I gave him a tired smile. ‘No, you’re not, but I wouldn’t be either. It was funny.’
Still smiling, beautiful green eyes twinkling, Ben shifted the strap of his backpack as he stared at me. Not too long ago, being the focus of his attention would have put butterflies in my belly, so it was to my chagrin that I discovered … nothing. I felt absolutely nothing when I stared at him.
My shoulders slumped.
‘I went to that bar on Saturday, but I didn’t see you or your friend there.’
‘I’m sorry. I was sick.’
‘Oh.’ His brows drew together. ‘I hope you’re feeling better.’
He was so nice. So, so nice. And so cute.
‘I am, thank you.’
He glanced nervously over his shoulder, and then turned back, taking a step closer to me. ‘Look, I would really like to have dinner sometime. With you.’ He smiled, all rugged and handsome. ‘Can I have your number?’
It was impossible. I’d broken up with Nate only a week ago … if you could call it breaking up. My heart was in tatters. Clearly all my sexual feelings had fled when Nate had. And … you know … I’d only just begun musical therapy. I needed to give it some time to kick in and start working.
I couldn’t go on a date.
I just couldn’t.
‘Yes,’ I answered, nodding and smiling as he pulled out his phone so I could recite my number to him.
A smaller version of myself slapped me upside the head.

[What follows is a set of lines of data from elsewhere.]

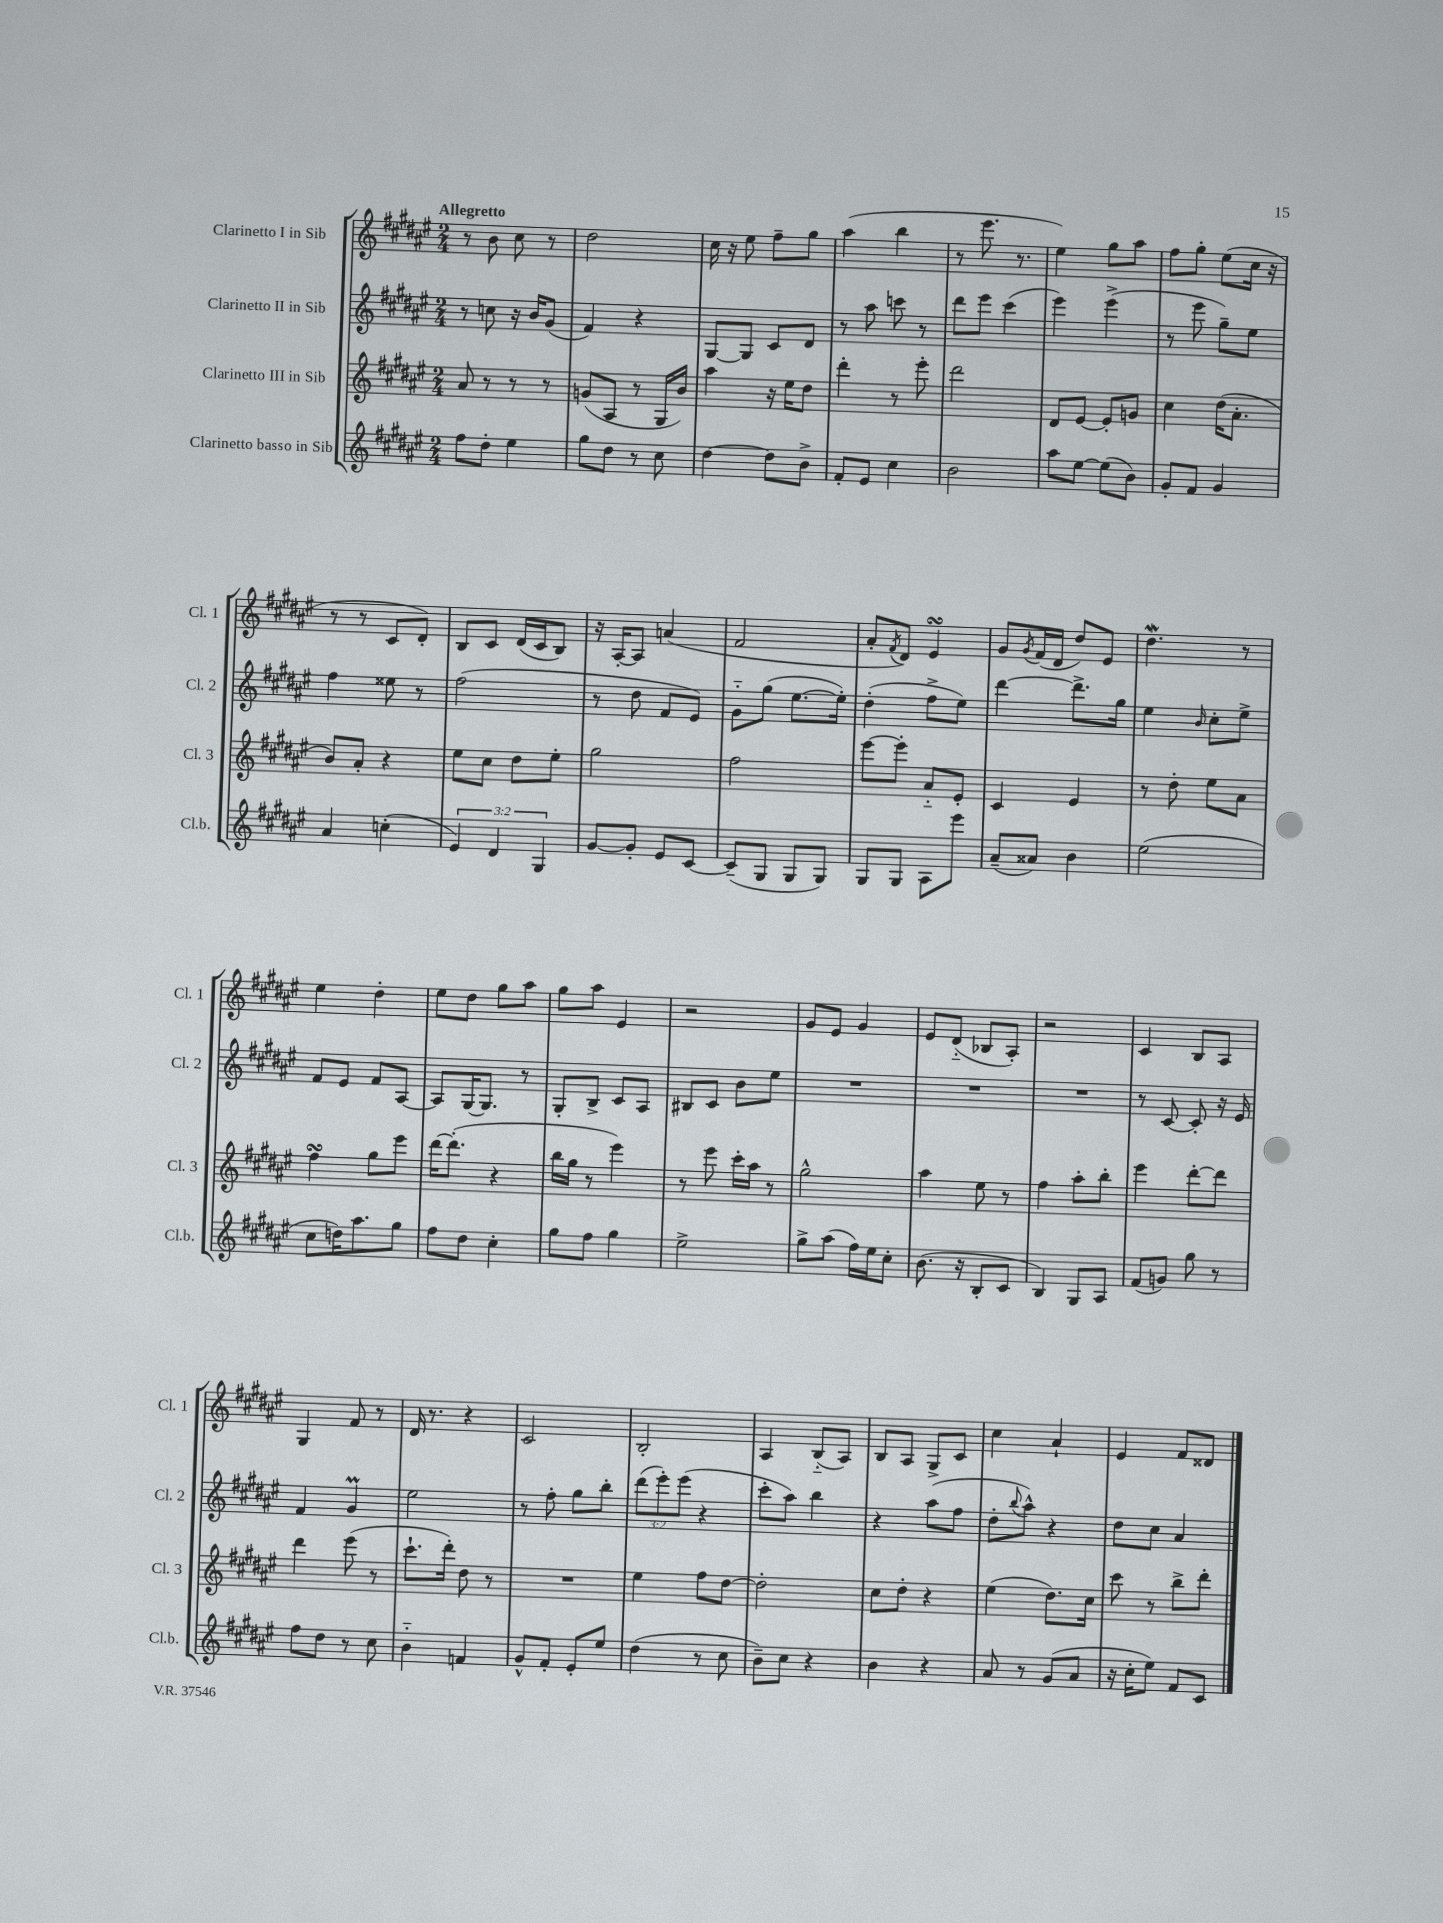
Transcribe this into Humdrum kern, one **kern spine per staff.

**kern	**kern	**kern	**kern
*part4	*part3	*part2	*part1
*staff4	*staff3	*staff2	*staff1
*I"Clarinetto basso in Sib	*I"Clarinetto III in Sib	*I"Clarinetto II in Sib	*I"Clarinetto I in Sib
*I'Cl.b.	*I'Cl. 3	*I'Cl. 2	*I'Cl. 1
*clefG2	*clefG2	*clefG2	*clefG2
*k[f#c#g#d#a#e#]	*k[f#c#g#d#a#e#]	*k[f#c#g#d#a#e#]	*k[f#c#g#d#a#e#]
*M2/4	*M2/4	*M2/4	*M2/4
=1	=1	=1	=1
!	!	!	!LO:TX:a:B:t=Allegretto
8ff#\L	8a#/	8r	8r
8dd#'\J	8r	8ccn\	8b\
4ee#\	8r	16r	8cc#\
.	.	16b/KL	.
.	8r	(8g#/J	8r
=2	=2	=2	=2
8gg#\L	(8gn/L	4f#/)	2dd#\
8dd#\J	8A#/J	.	.
8r	8r	4r	.
8cc#\	16G#/LL	.	.
.	16b/JJ)	.	.
=3	=3	=3	=3
[4dd#\	4aa#\	[8G#/L	16cc#\
.	.	.	16r
.	.	8G#/J]	8ee#\
8dd#\L]	16r	8c#/L	8ff#~\L
.	16ee#\KL	.	.
8b^\J	8dd#\J	8d#/J	8gg#\J
=4	=4	=4	=4
8f#'/L	4ddd#'\	8r	(4aa#\
8e#/J	.	8aa#\	.
4cc#\	8r	8cccn\	4bb\
.	8eee#'\	8r	.
=5	=5	=5	=5
2b\	2ddd#\	8ddd#\L	8r
.	.	8eee#\J	8.eee#\
.	.	(4ccc#\	.
.	.	.	8.r
=6	=6	=6	=6
8aa#\L	8d#/L	4eee#\)	4ee#\)
[8ee#\J	[8e#/J	.	.
(8ee#\L]	8e#'/L]	(4eee#^\	8gg#\L
8b\J)	8gn/J	.	8aa#\J
=7	=7	=7	=7
8g#'/L	4cc#\	8r	8ff#\L
8f#/J	.	8eee#\	8gg#'\J
4g#/	(16dd#\KL	8gg#~\L)	(8ee#\L
.	8.a#'\J	.	.
.	.	8ee#\J	16cc#\Jk
.	.	.	16r
!!LO:LB:g=z
=8	=8	=8	=8
4a#/	8b/L)	4ff#\	8r
.	8a#'/J	.	8r
(4ccn'\	4r	8ee##X\	8c#/L
.	.	8r	8d#'/J)
=9	=9	=9	=9
6e#/)	8ee#\L	(2ff#\	8B/L
.	8cc#\J	.	8c#/J
6d#/	.	.	.
.	8dd#\L	.	(16d#/LL
.	.	.	16c#/J
6G#/	.	.	.
.	8ee#'\J	.	8B/J)
=10	=10	=10	=10
[8g#/L	2gg#\	8r	16r
.	.	.	[16A#'/KL
8g#'/J]	.	8dd#\	8A#/J]
8e#/L	.	8f#/L	(4an/
[8c#/J	.	8e#/J)	.
=11	=11	=11	=11
(8c#~/L]	2ff#\	8g#\L	2f#/
8G#/J	.	(8gg#\J	.
8G#/L	.	[8.ee#\L	.
8G#/J)	.	.	.
.	.	16ee#'\Jk])	.
=12	=12	=12	=12
8G#/L	[8eee#\L	(4dd#'\	8a#'/L
.	.	.	8qf#/
8G#/J	8eee#'\J]	.	8d#/J)
8A#\L	8a#/L	8ff#^\L	4e#sSsS/
8eee#\J	8e#'/J	8ee#\J)	.
=13	=13	=13	=13
(8a#~/L	4c#/	[4ddd#\	8g#/L
.	.	.	8qg#/
8a##X/J)	.	.	(16f#/L
.	.	.	16d#/JJ
4b\	4e#/	8.ddd#^\L]	8dd#/L)
.	.	.	8e#/J
.	.	16gg#\Jk	.
=14	=14	=14	=14
(2ee#\	8r	4ee#\	4.dd#W\
.	8dd#'\	.	.
.	.	16qqb/	.
.	8ee#\L	8cc#'\L	.
.	8a#\J	8ee#^\J	8r
!!LO:LB:g=z
=15	=15	=15	=15
8cc#\L	4ff#sSSs\	8f#/L	4ee#\
16ddn\K)	.	8e#/J	.
8.aa#\	.	.	.
.	8gg#\L	8f#/L	4dd#'\
8gg#\J	8eee#\J	[8A#/J	.
=16	=16	=16	=16
8ff#\L	[16ddd#\KL	8A#/L]	8ee#\L
.	(8.ddd#'\J]	.	.
8dd#\J	.	[16G#/K	8dd#\J
.	.	8.G#/J]	.
4cc#'\	4r	.	8gg#\L
.	.	8r	8aa#\J
=17	=17	=17	=17
8gg#\L	16bb\LL	8G#'/L	8gg#\L
.	16gg#\JJ	.	.
8ff#\J	8r	8B^/J	8aa#\J
4gg#\	4eee#\)	8c#/L	4e#/
.	.	8A#/J	.
=18	=18	=18	=18
2ee#^\	8r	8B#X/L	2r
.	8eee#\	8c#/J	.
.	16ccc#'\LL	8b\L	.
.	16aa#\JJ	.	.
.	8r	8ee#\J	.
=19	=19	=19	=19
8gg#^\L	2gg#^^\	2r	8g#/L
(8aa#\J	.	.	8e#/J
16ff#\LL)	.	.	4g#/
16ee#\J	.	.	.
8cc#'\J	.	.	.
=20	=20	=20	=20
(8.b\	4aa#\	2r	8e#/L
.	.	.	(8d#/J
16r	.	.	.
8B'/L	8ee#\	.	8B-X/L
8c#/J	8r	.	8A#'/J)
=21	=21	=21	=21
4B/)	4ff#\	2r	2r
8G#/L	8aa#'\L	.	.
8A#/J	8bb'\J	.	.
=22	=22	=22	=22
(8f#/L	4eee#\	8r	4c#/
8gn/J)	.	[8c#/	.
8gg#\	[8ddd#'\L	8c#'/]	8B/L
8r	8ddd#\J]	16r	8A#/J
.	.	16e#/	.
!!LO:LB:g=z
=23	=23	=23	=23
8ff#\L	4ddd#\	4f#/	4G#/
8dd#\J	.	.	.
8r	(8eee#\	4g#M/	8f#/
8cc#\	8r	.	8r
=24	=24	=24	=24
4b\	8.ccc#`\L	2ee#\	16d#/
.	.	.	8.r
.	16ddd#'\Jk)	.	.
4fn/	8dd#\	.	4r
.	8r	.	.
=25	=25	=25	=25
8g#^^/L	2r	8r	2c#/
8f#'/J	.	8ff#'\	.
8e#'/L	.	8gg#\L	.
8ee#/J	.	8bb'\J	.
=26	=26	=26	=26
(4dd#\	4ee#\	(12ddd#\L	2B'/
.	.	12eee#'\)	.
.	.	(12eee#\J	.
8r	8ff#\L	4r	.
8cc#\	[8dd#\J	.	.
=27	=27	=27	=27
8b~\L)	2dd#'\]	8ccc#'\L	4A#/
8cc#\J	.	8aa#\J)	.
4r	.	4bb\	(8B/L
.	.	.	8A#/J)
=28	=28	=28	=28
4b\	8cc#\L	4r	8B/L
.	8dd#'\J	.	8A#/J
4r	4r	(8aa#\L	8G#^/L
.	.	8ff#\J	8c#/J
=29	=29	=29	=29
8a#/	(4ee#\	8dd#'\L	4cc#\
.	.	8qqbb/	.
8r	.	8aa#^^\J)	.
(8g#/L	8.dd#\L)	4r	4a#`/
8a#/J	.	.	.
.	16cc#\Jk	.	.
=30	=30	=30	=30
16r	8ccc#\	8dd#\L	4e#/
16cc#'\KL	.	.	.
8ee#\J)	8r	8cc#\J	.
8f#/L	8bb^\L	4a#/	8f#/L
8c#/J	8ddd#'\J	.	8d##X/J
==	==	==	==
*-	*-	*-	*-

What is the matter with you? she yelled, but I ignored her, gazing up into Ben’s face and praying that in time the butterflies I used to feel for him would come back.
22
Musical therapy did not work.
Like I didn’t know that was coming.
I blamed it all on my apartment.
After work on Monday I opened the door to my place and just stood there, gazing around the room. Every part of it reminded me of him. The couch where we’d hung out for hours over the last year. We’d had really great sex – God, no, out-of-body-experience sex on it too. More than once. More than a handful of times actually. Then there was the kitchen, where we’d eaten dinner and chatted. And yes … we’d christened the counter. The wall by the door. The wall by the window. The shower. My bedroom.
It was all him. Everywhere.
I ached. I ached so much that even my gums and teeth ached for want of him. I kicked my door shut and slumped against it. The only hope was that this feeling would pass. Eventually I had to start functioning like a normal human being again. Right?
Either that or I needed to start looking for a new apartment. Yet the thought of leaving the place where all my memories of him were …
I needed to see him.
I pulled my phone out of my bag with trembling hands and held it up, my thumb brushing over the screen. I’d deliberately avoided doing this since the breakup.
My breath left me as I opened the picture gallery on my cell and started flicking through it. The last picture I’d taken of Nate was him smiling as he drove the rental toward his parents’ house before things got weird that day. The next was of us both. Nate was giving the camera this sexy, low-lidded smirk as I held it over us while we were lying in bed. My head rested on his shoulder as I smiled happily. The next one was worse because we were kissing in it.
It was like a knife in my gut.
I quickly flicked past it.
There was another shot of him with his head buried in the pillow, hiding from me. And then there were plenty of me, because if you put a camera in Nate’s vicinity he was sure to overuse it.
Rage rushed through me.
My cell went sailing across the room and smashed against the far wall. I slid down the door, drawing my knees to my chest as I cried away all my efforts to move on.
‘So are you going out with him?’ Ellie asked me casually as we congregated in Hannah’s bedroom.
The week had passed as though it had been taken over by the spirit of a slug. A particularly slimy one that secreted mucus all over the goddamn place.
It wasn’t a good week.
After smashing my phone, I quickly found a replacement. I kept my old number with all my data … hoping what? That Nate might call? Ha. Nate still did not call.
Ben did, though. He called on Tuesday night to tell me he had a hectic week ahead of him but he wanted to know if I was free for dinner next Monday. I said yes, because frankly I was hoping for some kind of miracle that would bring back my enthusiasm and zest for life. If a tall, handsome Scotsman couldn’t do that, then I was seriously fucked.
Finally it was Sunday again and this time I’d mustered up the courage to face my friends – including the guys, who I now assumed knew everything that had happened between me and Nate – and join them for lunch. As had become routine the last few times, we disappeared into Hannah’s room while Elodie and Clark cooked and the guys talked.
I’d just told them about Ben’s call.